In this fourth chapter of our Curator Spotlight series, we continue our journey through the evolving landscape of Chinese digital and new media art. This time, we turn our attention to Cao Shu, a multidisciplinary artist whose practice spans writing, photography, 3D digital moving image, mixed-media sculpture, and video game-based installations.

Through this conversation, Giuseppe Moscatello and Linda Shen explore the intricately layered universe Cao constructs, a universe where digital aesthetics and mythic structures intersect, and where haunting reflections on history, memory, and speculative futures emerge.

Cao Shu, Portrait

Cao Shu’s recent work explores subjects such as nuclear energy as a ghostly medium, socialist science fiction, swarm intelligence, digital memory and encryption systems, and speculative cosmologies like the Chthulucene. He weaves these themes into projects that blur the boundaries between visual narrative, interactive systems, and philosophical inquiry, often positioning the viewer in a space of uncertainty and curiosity.

His experimental works have been exhibited at world-renowned venues such as Kunsthaus Baselland, Matadero Madrid, M+ Museum Hong Kong, Power Station of Art (Shanghai), UCCA Dune, BY ART MATTERS (Hangzhou), Macao Art Museum, OCAT Shanghai, Sleep Center New York, and White Rabbit Gallery (Sydney). His moving image projects have also earned recognition in major international film festivals, including Leipzig DOK, DMZ Docs, Annecy, Ottawa International Animation Festival, and the Milano and Message to Man International Film Festivals.

Cao’s practice invites us to consider how digital languages, ar from being neutral, encode memory, ideology, and speculation. His visual poetics speak to a deeper truth beneath the surface of algorithmic systems: that technology is not just a tool for representation, but a generative mythological engine capable of summoning ghosts, rewriting futures, and storing the unconscious collective of an era.

In this interview, we explore how Cao approaches narrative structure, historical hauntings, and the role of the artist as both archivist and architect of speculative digital realities.(…)

Cao Shu | Corner of The Park - Prologue | 10’16” | 4-channel 3D render moving image installation | 2018 | Image source, OCAT Shenzhen exhibition Fiction Art

Giuseppe Moscatello and Linda Shen: In your work you explore hauntology in relation to collectivism and personal family histories. How do you approach the tension between personal memory and collective ideology in your storytelling?  

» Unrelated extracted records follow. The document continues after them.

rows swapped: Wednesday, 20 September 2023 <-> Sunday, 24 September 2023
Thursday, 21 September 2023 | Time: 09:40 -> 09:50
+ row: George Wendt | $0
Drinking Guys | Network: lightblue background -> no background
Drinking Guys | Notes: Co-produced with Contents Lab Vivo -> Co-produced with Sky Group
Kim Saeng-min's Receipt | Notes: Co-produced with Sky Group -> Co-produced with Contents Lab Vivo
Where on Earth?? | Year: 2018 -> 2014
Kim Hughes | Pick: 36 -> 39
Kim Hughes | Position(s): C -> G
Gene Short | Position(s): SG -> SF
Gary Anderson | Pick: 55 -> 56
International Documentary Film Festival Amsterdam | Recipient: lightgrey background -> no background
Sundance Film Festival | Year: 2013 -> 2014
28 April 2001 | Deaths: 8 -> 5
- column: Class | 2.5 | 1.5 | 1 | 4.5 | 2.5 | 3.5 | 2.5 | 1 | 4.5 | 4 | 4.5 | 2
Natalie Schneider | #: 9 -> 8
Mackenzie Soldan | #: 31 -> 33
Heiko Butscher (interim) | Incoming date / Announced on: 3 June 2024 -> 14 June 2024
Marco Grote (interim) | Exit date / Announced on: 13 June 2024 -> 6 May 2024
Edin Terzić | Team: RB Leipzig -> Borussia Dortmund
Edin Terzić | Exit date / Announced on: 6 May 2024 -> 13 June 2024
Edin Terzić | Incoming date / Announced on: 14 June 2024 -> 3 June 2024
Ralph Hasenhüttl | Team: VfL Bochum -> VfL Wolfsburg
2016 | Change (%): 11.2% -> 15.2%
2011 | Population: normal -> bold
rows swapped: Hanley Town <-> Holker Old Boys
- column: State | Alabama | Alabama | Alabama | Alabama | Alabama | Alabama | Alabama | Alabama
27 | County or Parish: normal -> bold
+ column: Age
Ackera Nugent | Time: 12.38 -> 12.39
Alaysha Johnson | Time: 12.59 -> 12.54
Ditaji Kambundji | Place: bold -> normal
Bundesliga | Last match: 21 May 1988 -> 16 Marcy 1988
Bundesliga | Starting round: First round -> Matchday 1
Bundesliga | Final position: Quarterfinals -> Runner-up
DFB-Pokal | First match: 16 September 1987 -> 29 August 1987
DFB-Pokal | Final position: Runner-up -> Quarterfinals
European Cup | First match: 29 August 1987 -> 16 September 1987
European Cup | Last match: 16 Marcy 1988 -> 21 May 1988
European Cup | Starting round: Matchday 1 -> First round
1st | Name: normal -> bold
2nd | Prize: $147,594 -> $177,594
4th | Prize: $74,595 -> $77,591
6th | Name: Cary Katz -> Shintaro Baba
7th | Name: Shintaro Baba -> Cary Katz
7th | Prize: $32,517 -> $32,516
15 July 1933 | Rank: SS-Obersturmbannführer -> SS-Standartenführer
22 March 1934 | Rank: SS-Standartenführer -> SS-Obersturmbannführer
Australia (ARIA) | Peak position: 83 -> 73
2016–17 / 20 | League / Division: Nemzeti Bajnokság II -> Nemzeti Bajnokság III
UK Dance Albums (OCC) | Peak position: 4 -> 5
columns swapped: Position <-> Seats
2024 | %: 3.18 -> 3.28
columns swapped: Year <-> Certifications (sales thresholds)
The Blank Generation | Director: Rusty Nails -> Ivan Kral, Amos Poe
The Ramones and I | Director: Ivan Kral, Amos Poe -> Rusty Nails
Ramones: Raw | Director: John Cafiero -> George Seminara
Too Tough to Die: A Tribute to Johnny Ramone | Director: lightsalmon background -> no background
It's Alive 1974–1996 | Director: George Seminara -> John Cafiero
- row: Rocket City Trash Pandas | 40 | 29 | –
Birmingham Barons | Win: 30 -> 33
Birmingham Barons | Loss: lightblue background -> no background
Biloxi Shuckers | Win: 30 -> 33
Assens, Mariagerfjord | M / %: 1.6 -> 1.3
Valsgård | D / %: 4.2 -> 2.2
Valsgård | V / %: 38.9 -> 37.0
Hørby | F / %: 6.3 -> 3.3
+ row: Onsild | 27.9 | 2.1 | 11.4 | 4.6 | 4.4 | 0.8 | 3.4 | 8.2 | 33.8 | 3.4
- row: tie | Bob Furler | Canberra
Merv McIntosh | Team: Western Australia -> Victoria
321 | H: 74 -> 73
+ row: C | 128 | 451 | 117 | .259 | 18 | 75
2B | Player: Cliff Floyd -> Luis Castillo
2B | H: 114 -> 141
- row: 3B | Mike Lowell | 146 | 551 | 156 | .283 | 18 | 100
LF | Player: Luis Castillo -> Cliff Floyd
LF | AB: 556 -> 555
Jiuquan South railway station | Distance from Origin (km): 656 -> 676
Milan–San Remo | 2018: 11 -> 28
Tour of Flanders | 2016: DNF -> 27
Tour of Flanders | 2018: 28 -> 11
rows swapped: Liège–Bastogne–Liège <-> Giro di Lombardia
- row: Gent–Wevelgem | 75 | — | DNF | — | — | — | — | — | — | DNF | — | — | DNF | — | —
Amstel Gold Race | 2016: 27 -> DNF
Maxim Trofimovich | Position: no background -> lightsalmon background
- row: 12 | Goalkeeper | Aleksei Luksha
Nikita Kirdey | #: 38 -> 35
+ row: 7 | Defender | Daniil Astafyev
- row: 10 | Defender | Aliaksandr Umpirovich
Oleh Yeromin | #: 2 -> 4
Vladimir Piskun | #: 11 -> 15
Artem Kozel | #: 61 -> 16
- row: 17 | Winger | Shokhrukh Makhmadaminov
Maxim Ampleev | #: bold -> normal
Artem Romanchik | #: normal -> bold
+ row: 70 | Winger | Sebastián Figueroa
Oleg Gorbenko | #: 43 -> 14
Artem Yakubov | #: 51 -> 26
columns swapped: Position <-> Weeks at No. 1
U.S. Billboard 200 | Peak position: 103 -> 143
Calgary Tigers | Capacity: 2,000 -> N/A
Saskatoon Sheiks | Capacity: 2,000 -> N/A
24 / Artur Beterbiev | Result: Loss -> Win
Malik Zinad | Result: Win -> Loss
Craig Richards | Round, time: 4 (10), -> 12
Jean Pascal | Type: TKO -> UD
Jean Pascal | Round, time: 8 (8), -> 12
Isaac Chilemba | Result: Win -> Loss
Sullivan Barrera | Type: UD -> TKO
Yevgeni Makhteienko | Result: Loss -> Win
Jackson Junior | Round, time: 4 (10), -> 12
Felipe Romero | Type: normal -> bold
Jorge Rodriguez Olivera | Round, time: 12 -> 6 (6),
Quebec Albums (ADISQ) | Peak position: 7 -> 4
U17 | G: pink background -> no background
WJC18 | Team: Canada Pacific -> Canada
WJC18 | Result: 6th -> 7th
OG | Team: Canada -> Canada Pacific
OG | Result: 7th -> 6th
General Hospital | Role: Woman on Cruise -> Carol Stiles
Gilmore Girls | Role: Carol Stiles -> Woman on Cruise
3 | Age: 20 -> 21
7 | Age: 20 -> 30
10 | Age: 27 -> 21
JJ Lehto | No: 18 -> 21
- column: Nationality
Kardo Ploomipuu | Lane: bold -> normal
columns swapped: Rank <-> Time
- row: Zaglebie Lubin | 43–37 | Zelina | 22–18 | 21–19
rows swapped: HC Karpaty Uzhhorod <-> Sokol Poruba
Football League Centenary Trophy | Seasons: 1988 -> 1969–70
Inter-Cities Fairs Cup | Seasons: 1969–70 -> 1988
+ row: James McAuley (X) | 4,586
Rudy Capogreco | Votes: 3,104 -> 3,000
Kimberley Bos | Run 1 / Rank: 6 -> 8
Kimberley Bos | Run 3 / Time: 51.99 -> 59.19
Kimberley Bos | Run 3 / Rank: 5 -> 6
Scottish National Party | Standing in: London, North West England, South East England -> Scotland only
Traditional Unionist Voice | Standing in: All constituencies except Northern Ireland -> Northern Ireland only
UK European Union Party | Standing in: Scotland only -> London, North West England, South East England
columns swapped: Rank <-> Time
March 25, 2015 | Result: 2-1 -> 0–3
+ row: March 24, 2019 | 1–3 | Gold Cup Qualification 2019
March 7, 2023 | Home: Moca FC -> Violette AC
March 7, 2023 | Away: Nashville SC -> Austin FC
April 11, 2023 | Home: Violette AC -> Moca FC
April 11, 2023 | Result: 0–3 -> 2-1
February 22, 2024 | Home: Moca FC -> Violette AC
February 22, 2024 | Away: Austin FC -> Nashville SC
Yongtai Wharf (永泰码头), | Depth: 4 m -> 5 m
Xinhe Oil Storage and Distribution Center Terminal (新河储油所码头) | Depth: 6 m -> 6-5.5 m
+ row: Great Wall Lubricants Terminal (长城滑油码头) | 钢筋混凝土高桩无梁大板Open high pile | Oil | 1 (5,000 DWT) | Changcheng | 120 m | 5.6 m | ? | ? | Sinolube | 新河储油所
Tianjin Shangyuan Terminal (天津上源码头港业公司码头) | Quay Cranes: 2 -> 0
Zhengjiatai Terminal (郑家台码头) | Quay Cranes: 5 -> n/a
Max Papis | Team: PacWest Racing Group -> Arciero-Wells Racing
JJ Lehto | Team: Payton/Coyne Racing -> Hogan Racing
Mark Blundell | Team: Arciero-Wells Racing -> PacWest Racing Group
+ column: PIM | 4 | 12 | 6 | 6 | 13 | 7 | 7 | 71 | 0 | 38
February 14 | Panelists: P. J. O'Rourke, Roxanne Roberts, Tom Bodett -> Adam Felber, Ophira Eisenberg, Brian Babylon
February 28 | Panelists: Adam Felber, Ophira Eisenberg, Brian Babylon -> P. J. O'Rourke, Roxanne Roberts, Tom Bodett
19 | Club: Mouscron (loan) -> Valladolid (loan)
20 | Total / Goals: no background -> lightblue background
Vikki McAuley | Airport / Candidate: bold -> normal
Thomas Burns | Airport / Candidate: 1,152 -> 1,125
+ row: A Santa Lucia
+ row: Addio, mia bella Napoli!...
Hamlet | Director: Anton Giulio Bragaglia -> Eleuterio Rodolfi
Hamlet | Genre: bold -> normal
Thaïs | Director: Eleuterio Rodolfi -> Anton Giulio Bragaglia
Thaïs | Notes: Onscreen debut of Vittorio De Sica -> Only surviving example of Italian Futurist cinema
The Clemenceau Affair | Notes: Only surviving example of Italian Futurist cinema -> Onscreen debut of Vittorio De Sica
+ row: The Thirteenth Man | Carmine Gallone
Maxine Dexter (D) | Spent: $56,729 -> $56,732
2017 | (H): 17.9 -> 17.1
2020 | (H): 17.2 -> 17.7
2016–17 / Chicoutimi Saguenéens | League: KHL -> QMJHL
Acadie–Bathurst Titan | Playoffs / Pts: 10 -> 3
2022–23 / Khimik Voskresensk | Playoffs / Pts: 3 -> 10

Cao Shu: In my view, personal memory often appears against the backdrop of collective subconscious. By a very random coincidence, I discovered that 3D rendered digital images have a kind of false realism in their appearance, reminiscent of the architectural renderings we remember or images that carry distinct marks of a specific era. This visual impression is rooted in the collective memory of a whole era, a subconscious level of visual experience. Therefore, personal memory is, to some extent, unreliable or, much like a 3D rendered image, filtered through the subject’s own lens of recollection. For example, in my work “Phantom Sugar” and “Infinity and Infinity Plus One,” the artificial feel of the rendered images connects with the narrator’s dreamlike, fragmented memories. In the work “Contains it like lines of a hand”, collectivism acts as a filter on my mother’s personal memory. In her childhood recollections, the experience of digging air-raid shelters is set against the backdrop of Soviet nuclear deterrence and the public life following the Tangshan earthquake. Yet, in her personal memory, these experiences feel like a fairy tale as she wandered through underground castles at her neighbors’ homes. (…)

Cao Shu | Ideology | interactive video installation | 4K screen, stereo camera, graphics data conversion program, split screen | 2021 | Image source, OCAT & KADIST Emerging Media Artist Program 2022 - In Solidarity with ____?